* READING PASSAGE:
______________________________

We intend to vigorously defend all claims asserted by the County relating to environmental contamination at the Airport. We believe our liability in these matters (if any) should be adequately covered by the indemnification obligations of Signature as to PAFCO, and the County as to World Fuel Services Corporation and our other subsidiaries.

 

There can be no assurance that we will prevail on the above legal proceedings and management cannot estimate the exposure if we do not prevail. A ruling against us in any of the proceedings described above may have a material adverse effect on our financial condition and results of operations.

 

In addition to the matters described above, we are also involved in litigation and administrative proceedings primarily arising in the normal course of our business. In the opinion of management, except as set forth above, our liability, if any, under any other pending litigation or administrative proceedings, will not materially affect our financial condition or results of operations.

 

Purchase and Sales Commitments and Derivatives

 

To take advantage of favorable market conditions or for competitive reasons, we enter into short-term cancelable fuel purchase commitments for the physical delivery of product. We simultaneously may hedge the physical delivery of fuel through a commodity based derivative instrument, to minimize the effects of commodity price fluctuations.

 

As part of our price risk management services, we offer to our marine and aviation customers fixed fuel prices on future sales with, or without, physical delivery of fuel. Typically, we simultaneously enter into a commodity based derivative instrument with a counterparty to hedge our variable fuel price on related future purchases with, or without, physical delivery of fuel. The counterparties are major oil companies and derivative trading firms. Accordingly, we do not anticipate non-performance by such counterparties. Pursuant to these transactions, we are not affected by market price fluctuations since the contracts have the same terms and conditions except for the fee or spread earned by us. Performance risk under these contracts is considered a credit risk. This risk is minimized by dealing with customers meeting stricter credit criteria.

 

As of December 31, 2003, we have eight outstanding swaps contracts totaling approximately 84 thousand metric tons of marine fuel, expiring through December 2005, and nine outstanding swaps contracts totaling 17 million gallons of aviation fuel, with monthly settlements through December 2004.

______________________________

* EXCERPTED RECORDS:
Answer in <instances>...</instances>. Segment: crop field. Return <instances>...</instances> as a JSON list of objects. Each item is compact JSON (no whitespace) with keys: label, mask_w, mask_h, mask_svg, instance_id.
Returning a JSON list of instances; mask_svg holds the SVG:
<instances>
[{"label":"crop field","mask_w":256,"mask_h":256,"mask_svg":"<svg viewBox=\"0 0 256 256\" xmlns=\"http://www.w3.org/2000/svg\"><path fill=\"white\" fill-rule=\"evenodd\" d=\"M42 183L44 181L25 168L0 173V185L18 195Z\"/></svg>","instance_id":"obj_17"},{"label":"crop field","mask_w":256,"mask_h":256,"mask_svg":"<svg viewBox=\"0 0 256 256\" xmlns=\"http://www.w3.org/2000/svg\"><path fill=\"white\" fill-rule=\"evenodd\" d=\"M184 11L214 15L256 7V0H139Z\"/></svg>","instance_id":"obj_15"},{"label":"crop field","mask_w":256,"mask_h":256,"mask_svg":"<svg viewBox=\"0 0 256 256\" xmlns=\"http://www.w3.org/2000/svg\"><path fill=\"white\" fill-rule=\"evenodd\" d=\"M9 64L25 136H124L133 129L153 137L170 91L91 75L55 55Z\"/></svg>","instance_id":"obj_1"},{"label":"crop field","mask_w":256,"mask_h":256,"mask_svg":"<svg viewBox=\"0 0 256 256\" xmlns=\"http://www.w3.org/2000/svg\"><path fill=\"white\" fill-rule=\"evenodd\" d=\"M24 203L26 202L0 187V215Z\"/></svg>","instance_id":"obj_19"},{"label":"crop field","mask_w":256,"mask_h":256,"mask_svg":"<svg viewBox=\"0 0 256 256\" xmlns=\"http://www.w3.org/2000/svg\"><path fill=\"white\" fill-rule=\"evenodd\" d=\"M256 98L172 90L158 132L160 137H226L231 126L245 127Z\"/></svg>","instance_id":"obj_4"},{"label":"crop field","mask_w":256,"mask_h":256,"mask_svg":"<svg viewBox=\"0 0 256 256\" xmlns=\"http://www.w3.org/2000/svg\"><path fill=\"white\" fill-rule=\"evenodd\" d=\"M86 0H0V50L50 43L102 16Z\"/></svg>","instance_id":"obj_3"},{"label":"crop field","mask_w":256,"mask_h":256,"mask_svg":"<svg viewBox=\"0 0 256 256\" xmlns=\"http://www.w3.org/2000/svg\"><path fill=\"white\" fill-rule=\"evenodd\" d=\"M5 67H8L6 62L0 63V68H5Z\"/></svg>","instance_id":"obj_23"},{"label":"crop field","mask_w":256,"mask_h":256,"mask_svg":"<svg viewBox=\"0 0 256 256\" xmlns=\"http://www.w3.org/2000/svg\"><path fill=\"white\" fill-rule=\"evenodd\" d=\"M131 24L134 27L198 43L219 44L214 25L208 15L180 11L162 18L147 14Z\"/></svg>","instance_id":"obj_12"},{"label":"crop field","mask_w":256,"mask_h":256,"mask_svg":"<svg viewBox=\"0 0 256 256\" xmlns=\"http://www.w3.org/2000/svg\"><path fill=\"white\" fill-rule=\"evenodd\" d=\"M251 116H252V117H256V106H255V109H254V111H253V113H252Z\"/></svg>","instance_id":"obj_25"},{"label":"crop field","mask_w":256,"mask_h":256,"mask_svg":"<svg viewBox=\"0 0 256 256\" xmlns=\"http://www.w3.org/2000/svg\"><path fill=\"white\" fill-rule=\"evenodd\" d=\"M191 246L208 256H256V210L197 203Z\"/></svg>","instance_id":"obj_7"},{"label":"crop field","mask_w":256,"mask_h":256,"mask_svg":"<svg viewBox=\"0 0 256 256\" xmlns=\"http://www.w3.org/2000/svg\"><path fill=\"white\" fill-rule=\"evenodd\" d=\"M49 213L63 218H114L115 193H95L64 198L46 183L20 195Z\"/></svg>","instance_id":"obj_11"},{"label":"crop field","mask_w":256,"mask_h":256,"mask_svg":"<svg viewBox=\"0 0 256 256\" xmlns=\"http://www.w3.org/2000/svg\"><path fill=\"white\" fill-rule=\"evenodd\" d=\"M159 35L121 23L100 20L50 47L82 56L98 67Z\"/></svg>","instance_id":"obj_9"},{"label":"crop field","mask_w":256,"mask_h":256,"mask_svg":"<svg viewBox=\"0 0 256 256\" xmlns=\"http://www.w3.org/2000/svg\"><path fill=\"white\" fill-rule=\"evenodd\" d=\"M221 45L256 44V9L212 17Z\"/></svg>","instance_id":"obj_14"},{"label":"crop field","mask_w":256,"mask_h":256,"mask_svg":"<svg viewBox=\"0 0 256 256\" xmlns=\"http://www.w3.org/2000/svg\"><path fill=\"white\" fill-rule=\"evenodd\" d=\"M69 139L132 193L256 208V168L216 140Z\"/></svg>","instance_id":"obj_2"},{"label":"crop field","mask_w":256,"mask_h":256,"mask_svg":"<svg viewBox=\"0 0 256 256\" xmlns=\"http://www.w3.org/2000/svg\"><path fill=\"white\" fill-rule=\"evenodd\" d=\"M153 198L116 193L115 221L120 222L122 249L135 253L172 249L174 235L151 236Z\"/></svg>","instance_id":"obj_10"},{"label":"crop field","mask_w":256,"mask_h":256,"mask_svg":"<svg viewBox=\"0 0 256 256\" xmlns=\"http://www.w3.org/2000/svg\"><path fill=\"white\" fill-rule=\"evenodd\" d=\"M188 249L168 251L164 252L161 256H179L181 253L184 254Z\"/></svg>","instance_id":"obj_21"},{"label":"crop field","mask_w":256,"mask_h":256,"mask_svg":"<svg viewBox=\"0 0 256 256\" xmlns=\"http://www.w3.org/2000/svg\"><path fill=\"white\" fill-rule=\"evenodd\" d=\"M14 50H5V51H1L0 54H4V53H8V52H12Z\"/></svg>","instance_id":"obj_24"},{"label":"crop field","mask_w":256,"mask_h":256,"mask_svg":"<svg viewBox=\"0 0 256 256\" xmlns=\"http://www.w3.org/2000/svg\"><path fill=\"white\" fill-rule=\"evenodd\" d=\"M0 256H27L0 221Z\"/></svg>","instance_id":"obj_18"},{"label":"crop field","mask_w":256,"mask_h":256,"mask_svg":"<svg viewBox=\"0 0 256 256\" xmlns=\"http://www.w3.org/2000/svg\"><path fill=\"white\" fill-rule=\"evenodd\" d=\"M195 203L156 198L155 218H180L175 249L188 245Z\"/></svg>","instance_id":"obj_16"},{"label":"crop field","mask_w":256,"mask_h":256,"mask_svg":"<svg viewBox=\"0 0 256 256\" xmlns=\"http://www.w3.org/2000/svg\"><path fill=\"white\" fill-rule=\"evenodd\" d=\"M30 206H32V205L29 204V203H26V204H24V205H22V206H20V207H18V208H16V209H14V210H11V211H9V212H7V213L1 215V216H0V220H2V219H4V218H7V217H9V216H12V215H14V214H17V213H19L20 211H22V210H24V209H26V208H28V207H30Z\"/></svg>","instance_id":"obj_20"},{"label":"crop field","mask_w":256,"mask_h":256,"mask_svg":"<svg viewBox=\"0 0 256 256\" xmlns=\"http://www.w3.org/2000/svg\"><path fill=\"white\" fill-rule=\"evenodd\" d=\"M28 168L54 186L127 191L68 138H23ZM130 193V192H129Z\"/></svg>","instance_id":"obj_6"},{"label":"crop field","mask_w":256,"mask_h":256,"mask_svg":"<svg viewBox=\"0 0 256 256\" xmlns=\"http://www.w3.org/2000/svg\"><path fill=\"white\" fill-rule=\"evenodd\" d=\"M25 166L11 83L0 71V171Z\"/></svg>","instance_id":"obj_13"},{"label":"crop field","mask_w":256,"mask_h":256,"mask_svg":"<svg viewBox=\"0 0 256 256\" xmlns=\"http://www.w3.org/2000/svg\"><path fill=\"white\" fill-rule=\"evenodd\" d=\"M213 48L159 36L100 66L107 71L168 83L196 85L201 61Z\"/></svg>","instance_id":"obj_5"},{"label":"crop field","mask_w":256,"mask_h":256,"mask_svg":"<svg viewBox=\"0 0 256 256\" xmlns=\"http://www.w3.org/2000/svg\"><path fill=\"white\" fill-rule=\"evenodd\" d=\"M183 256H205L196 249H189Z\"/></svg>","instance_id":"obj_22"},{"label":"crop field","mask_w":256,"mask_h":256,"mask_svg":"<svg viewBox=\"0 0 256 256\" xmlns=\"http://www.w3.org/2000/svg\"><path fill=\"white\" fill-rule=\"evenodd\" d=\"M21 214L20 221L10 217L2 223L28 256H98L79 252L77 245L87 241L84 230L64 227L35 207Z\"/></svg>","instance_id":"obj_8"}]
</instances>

______________________________

* TASK SET:
1. Please write out the section of the filing excerpt that begins at the words "There can be" and stops after the words "and results of operations.".
2. According to the filing excerpt, why are no failures expected from the counterparties to the derivative instruments? Answer in one to three sentences.
3. How many outstanding swaps contracts for aviation fuel does the filing excerpt report as of December 31, 2003?
Answer from the filing excerpt alone, not from the rows.

* EXERCISE ANSWERS:
1.
There can be no assurance that we will prevail on the above legal proceedings and management cannot estimate the exposure if we do not prevail. A ruling against us in any of the proceedings described above may have a material adverse effect on our financial condition and results of operations.

2. The counterparties are major oil companies and derivative trading firms. For that reason, non-performance by them is not anticipated.

3. Nine.